Tokenization

In [1]:
from nltk.tokenize import word_tokenize

In [13]:
text = "vijaya stack over flow stack over flow text vectorization scikit its processing"

In [14]:
words = word_tokenize(text)

print(words) # printing all the words in the text

['vijaya', 'stack', 'over', 'flow', 'stack', 'over', 'flow', 'text', 'vectorization', 'scikit', 'its', 'processing']


Lemmatization

In [15]:
from nltk.stem import WordNetLemmatizer

lemmatizer = WordNetLemmatizer()

lemma_words = [lemmatizer.lemmatize(word) for word in words]

print(lemma_words)

['vijaya', 'stack', 'over', 'flow', 'stack', 'over', 'flow', 'text', 'vectorization', 'scikit', 'it', 'processing']


Stemming

In [16]:
# Porter Stemmer

from nltk.stem import PorterStemmer

port_stemmer = PorterStemmer()

port_words = [port_stemmer.stem(word) for word in words]

print(port_words)

['vijaya', 'stack', 'over', 'flow', 'stack', 'over', 'flow', 'text', 'vector', 'scikit', 'it', 'process']


In [17]:
#Snowball Stemmer

from nltk.stem import SnowballStemmer

snow_stemmer = SnowballStemmer(language='english')

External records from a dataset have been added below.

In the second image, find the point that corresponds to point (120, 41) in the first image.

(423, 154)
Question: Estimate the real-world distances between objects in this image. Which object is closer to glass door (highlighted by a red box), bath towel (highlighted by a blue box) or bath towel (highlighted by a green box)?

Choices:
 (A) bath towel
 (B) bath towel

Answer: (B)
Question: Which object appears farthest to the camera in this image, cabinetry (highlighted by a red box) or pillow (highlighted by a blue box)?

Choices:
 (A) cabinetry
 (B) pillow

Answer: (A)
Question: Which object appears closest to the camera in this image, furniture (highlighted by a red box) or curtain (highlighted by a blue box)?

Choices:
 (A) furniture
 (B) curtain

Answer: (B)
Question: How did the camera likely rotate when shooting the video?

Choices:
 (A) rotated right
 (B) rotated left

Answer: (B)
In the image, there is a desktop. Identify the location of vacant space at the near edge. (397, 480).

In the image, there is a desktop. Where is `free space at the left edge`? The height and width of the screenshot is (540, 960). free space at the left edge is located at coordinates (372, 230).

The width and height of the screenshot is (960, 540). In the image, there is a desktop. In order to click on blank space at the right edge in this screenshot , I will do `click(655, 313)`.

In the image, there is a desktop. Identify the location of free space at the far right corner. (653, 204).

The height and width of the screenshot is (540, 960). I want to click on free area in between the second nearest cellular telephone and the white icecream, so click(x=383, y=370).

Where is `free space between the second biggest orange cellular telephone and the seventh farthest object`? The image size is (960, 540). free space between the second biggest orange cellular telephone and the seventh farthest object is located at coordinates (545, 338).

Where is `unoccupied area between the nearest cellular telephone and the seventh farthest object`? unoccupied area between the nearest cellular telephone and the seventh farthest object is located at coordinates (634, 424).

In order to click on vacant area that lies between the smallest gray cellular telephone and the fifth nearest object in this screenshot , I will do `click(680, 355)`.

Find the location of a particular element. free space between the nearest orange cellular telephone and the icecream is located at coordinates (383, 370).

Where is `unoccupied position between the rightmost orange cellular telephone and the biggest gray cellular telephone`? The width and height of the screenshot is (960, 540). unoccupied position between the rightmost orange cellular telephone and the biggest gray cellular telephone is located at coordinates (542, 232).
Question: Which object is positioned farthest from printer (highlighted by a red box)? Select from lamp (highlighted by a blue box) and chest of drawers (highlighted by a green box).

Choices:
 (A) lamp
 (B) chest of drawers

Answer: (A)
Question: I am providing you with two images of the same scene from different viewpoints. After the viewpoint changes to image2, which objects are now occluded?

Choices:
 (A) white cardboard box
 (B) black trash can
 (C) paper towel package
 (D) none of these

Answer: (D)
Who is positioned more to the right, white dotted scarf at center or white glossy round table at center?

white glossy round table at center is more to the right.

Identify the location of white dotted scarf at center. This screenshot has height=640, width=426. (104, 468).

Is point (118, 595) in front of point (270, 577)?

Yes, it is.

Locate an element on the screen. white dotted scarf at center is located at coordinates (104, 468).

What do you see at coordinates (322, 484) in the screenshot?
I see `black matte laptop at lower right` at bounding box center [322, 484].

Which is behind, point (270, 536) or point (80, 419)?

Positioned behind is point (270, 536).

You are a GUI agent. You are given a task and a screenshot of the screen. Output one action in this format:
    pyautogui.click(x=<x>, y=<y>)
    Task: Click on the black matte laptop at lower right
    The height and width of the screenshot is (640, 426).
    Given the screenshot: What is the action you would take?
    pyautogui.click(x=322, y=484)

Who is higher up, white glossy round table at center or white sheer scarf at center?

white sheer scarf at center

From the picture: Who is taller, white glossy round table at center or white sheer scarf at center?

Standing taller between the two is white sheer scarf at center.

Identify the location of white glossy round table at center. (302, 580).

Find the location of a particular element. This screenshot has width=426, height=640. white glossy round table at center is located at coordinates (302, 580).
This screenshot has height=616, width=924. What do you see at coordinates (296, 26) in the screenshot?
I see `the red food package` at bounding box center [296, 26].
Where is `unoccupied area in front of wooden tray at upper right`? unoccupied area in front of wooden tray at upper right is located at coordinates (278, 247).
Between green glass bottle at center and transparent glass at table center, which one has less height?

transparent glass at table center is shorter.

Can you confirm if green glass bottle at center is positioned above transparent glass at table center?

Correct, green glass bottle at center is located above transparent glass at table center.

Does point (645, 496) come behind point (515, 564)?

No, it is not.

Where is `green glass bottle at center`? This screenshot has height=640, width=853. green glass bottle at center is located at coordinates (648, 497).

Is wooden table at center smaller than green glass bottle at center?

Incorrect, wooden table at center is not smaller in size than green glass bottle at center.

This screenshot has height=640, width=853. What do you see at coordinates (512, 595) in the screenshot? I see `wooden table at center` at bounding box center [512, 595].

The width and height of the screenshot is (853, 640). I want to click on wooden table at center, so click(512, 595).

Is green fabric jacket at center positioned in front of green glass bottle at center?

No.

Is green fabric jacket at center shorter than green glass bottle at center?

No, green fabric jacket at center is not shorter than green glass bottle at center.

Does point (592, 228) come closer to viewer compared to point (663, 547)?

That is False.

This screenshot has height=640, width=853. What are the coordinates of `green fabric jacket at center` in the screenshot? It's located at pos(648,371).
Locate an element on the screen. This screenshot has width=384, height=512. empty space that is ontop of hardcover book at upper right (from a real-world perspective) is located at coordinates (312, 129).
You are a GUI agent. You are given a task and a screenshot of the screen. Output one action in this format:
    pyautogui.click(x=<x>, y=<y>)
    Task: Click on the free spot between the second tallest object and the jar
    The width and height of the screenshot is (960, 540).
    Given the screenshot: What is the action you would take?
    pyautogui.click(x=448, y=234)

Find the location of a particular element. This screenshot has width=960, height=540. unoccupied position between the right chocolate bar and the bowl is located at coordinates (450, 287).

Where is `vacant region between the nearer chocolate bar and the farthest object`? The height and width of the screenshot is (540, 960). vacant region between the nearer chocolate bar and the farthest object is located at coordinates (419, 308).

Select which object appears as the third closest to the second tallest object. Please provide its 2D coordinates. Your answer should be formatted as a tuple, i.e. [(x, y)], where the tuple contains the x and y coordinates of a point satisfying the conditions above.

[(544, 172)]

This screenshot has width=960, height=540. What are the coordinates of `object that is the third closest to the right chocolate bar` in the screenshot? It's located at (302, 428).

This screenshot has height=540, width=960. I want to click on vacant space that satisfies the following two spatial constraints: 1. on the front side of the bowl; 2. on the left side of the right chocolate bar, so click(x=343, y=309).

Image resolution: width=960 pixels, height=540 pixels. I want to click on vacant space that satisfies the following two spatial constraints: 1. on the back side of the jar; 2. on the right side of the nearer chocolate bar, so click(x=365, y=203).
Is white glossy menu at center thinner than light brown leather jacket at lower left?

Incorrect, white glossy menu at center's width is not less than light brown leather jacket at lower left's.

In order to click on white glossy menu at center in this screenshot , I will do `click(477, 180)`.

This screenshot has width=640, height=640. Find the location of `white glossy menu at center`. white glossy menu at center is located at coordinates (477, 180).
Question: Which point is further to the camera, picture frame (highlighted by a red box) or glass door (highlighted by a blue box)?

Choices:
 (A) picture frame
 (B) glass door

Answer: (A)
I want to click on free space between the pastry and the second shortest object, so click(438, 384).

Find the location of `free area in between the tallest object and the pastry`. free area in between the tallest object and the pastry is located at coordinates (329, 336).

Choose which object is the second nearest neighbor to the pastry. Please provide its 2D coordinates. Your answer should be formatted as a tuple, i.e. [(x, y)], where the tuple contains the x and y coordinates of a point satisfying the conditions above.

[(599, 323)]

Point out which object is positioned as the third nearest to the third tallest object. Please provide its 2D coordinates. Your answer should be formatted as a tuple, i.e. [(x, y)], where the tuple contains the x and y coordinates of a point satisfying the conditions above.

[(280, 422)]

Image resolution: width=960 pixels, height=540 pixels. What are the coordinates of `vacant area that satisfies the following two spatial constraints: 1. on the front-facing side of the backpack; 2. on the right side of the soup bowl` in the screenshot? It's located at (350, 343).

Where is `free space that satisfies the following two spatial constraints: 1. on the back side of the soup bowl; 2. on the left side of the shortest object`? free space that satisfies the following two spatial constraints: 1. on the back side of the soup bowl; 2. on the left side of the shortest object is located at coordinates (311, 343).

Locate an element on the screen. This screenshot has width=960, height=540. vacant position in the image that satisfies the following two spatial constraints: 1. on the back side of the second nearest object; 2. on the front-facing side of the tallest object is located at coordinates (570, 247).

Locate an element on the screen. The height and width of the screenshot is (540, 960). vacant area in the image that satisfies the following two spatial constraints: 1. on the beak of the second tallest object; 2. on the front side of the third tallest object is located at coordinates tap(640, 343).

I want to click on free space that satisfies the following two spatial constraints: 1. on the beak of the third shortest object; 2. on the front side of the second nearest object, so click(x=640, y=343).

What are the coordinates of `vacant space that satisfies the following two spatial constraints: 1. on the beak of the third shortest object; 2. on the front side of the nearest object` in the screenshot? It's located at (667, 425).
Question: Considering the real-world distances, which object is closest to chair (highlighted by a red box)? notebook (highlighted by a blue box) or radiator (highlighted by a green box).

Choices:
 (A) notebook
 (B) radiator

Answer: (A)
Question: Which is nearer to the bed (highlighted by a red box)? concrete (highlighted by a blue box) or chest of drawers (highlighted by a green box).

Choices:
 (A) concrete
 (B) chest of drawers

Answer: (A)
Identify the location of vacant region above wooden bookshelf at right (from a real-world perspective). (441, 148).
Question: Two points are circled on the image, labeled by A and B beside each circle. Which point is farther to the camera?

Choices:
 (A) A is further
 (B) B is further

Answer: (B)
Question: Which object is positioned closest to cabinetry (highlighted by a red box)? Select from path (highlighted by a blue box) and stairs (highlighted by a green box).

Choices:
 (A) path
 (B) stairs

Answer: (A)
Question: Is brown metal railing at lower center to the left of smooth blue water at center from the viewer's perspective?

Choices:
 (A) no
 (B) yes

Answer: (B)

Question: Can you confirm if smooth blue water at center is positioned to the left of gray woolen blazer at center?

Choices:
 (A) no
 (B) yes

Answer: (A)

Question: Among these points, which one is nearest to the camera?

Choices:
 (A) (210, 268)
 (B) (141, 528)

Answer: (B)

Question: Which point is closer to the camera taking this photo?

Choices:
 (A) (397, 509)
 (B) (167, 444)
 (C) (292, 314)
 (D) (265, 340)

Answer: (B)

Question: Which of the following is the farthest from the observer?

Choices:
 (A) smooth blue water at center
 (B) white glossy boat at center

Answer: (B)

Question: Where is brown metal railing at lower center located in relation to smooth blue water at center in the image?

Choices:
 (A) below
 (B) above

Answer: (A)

snow_words = [snow_stemmer.stem(word) for word in words]

print(snow_words)



['vijaya', 'stack', 'over', 'flow', 'stack', 'over', 'flow', 'text', 'vector', 'scikit', 'it', 'process']


Part-of-Speech (POS)

In [33]:
import nltk
nltk.download('averaged_perceptron_tagger')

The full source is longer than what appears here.